• _PROBLEM DETAILS_:
Only the lines from the top of the records below through the line containing "Thessaloniki bus station: (+30) 2310 595432" should be printed, exactly and without pictures.

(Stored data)
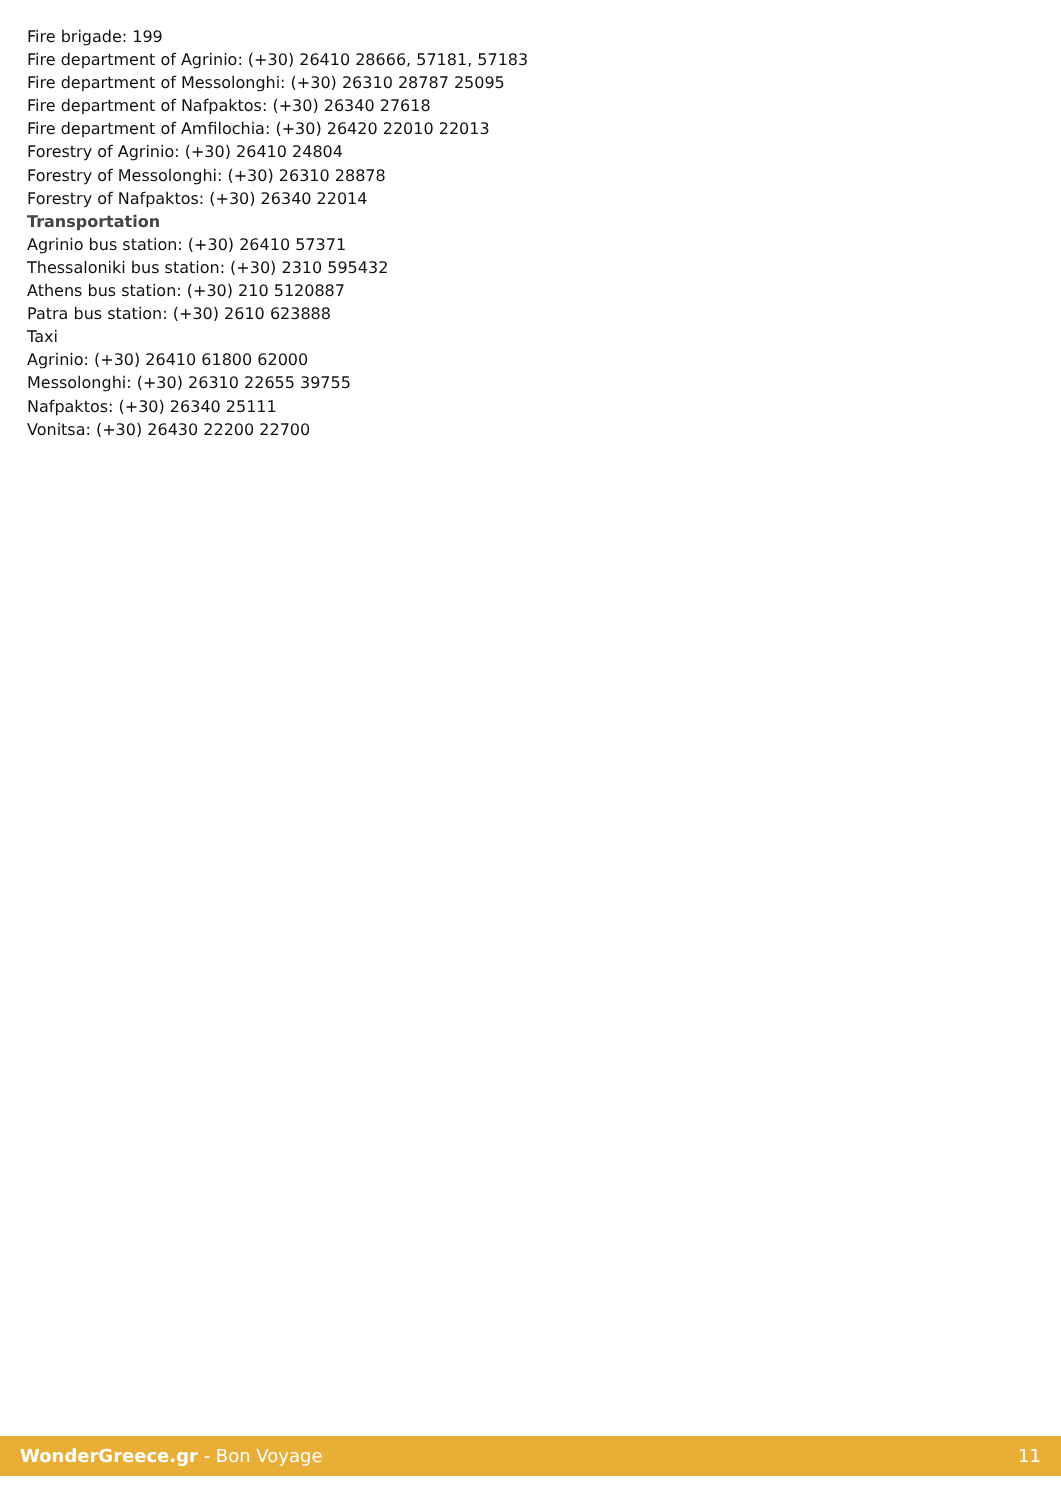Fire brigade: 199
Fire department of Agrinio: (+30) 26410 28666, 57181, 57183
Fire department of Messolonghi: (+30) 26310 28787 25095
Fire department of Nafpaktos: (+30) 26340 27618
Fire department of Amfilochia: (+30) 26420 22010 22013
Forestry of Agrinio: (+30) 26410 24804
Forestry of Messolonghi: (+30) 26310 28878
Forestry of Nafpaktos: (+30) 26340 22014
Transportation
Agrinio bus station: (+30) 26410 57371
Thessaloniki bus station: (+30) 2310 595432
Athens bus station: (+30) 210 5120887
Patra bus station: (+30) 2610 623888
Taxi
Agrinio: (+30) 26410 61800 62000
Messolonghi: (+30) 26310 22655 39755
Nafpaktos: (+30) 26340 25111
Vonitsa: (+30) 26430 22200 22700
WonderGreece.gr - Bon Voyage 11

• _RESPONSE_:
Fire brigade: 199
Fire department of Agrinio: (+30) 26410 28666, 57181, 57183
Fire department of Messolonghi: (+30) 26310 28787 25095
Fire department of Nafpaktos: (+30) 26340 27618
Fire department of Amfilochia: (+30) 26420 22010 22013
Forestry of Agrinio: (+30) 26410 24804
Forestry of Messolonghi: (+30) 26310 28878
Forestry of Nafpaktos: (+30) 26340 22014
Transportation
Agrinio bus station: (+30) 26410 57371
Thessaloniki bus station: (+30) 2310 595432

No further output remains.